TheoSchlossnagle.jpgTheo Schlossnagle: The general field of data analysis has actually devolved over the last few years because the barrier to entry is dramatically lower. You now have a lot of people attempting to analyze data with no sound mathematics background. I personally see a lot of “analysis” happening that is less mature than your run-of-the-mill graduate-level statistics course or even undergraduate-level signal analysis course.

But where does it need to evolve? Storage is cheaper and more readily available than ever before. This leads organizations to store data like its going out of style. This isn’t a bad thing, but it causes a significantly lower signal-to-noise ratio. Data analysis techniques going forward will need to evolve much better noise reduction capabilities.

What does real-time data allow that wasn’t available before?

Theo Schlossnagle: Real-time data has been around for a long time, so in a lot of ways, it isn’t offering anything new. But the tools to process data in real-time have evolved quite a bit. CEP systems now provide a much more accessible approach to dealing with data in real time and building millisecond-granularity real-time systems. In a web application, imagine being about to observe something about a user and make an intelligent decision on that data combined with a larger aggregate data stream — all before before you’ve delivered the headers back to the user.

What’s required to harness real-time analysis?

Theo Schlossnagle: Low-latency messaging infrastructure and a good CEP system. In my work we use either RabbitMQ or ZeroMQ and a whole lot of Esper.

Strata Conference New York 2011, being held Sept. 22-23, covers the latest and best tools and technologies for data science — from gathering, cleaning, analyzing, and storing data to communicating data intelligence effectively.

Save 30% on registration with the code STN11RAD

Does there need to be a single person at a company who collects data, analyzes and makes recommendations, or is that something that can be done algorithmically?

Theo Schlossnagle: You need to have analysts, and I think it is critically important to have them report into the business side — marketing, product, CFO, COO — instead of into the engineering side.

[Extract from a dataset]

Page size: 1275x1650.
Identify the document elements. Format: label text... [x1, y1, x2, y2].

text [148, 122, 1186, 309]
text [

We should be doing data analysis to make better business decisions. It is vital to make sure we are always supplied with intelligent and rewarding business questions.

A lot of data analysis done today is technical analysis for technical benefit. The real value is when we can take this technology and expertise and start powering better real-time business decisions. Some of the areas doing real-time analysis well in this regard include finance, stock trading, and high-frequency traders.

Related:

tags: , , ,
  • http://drcoddwasright.blogspot.com Robert Young

    While I agree that the number of knucklehead “data analysts” has mushroomed in recent times, this really isn’t new. “Data analyst” became au courant when 1-2-3 had macros. A spreadsheet was a “database”. Nonsense issued forth. It’s easy, and what’s this Central Limit Theorem?

    As to whether either under-grad or grad stats majors are the only ones who should be doing “data analysis”, well, no. An understanding of Snedecor & Cochran for sampling (totally irrelevant when dealing with population datasets), and Hoel (or similar) for applied stats suffices. You don’t need to understand Fisher or Feller.

    Math stats are interested in deriving new theorems, distributions, and other arcana. They’re not particularly interested in field work. For that, look to econometricians (humble self), psychometricians, and biostatisticians. For integrating, R has drivers for Python, Ruby, C, and most everything else. Even RDBMS with at least RODBC and RJDBC; the PostgreSQL specific one is called PL/R.

    Here’s a short piece on using RJDBC with DB2 (my personal preference), as there is no RDB2 (but there is an R2D2).
    http://www.r-bloggers.com/connecting-to-a-db2-database-from-r/

  • http://www.yourantelopevalleyrealty.com Dave

    This represents a huge opportunity for companies to fill the void – there will be lots of money to be made by businesses able to really crunch the numbers and apply the real time data analysis to relevant business problems.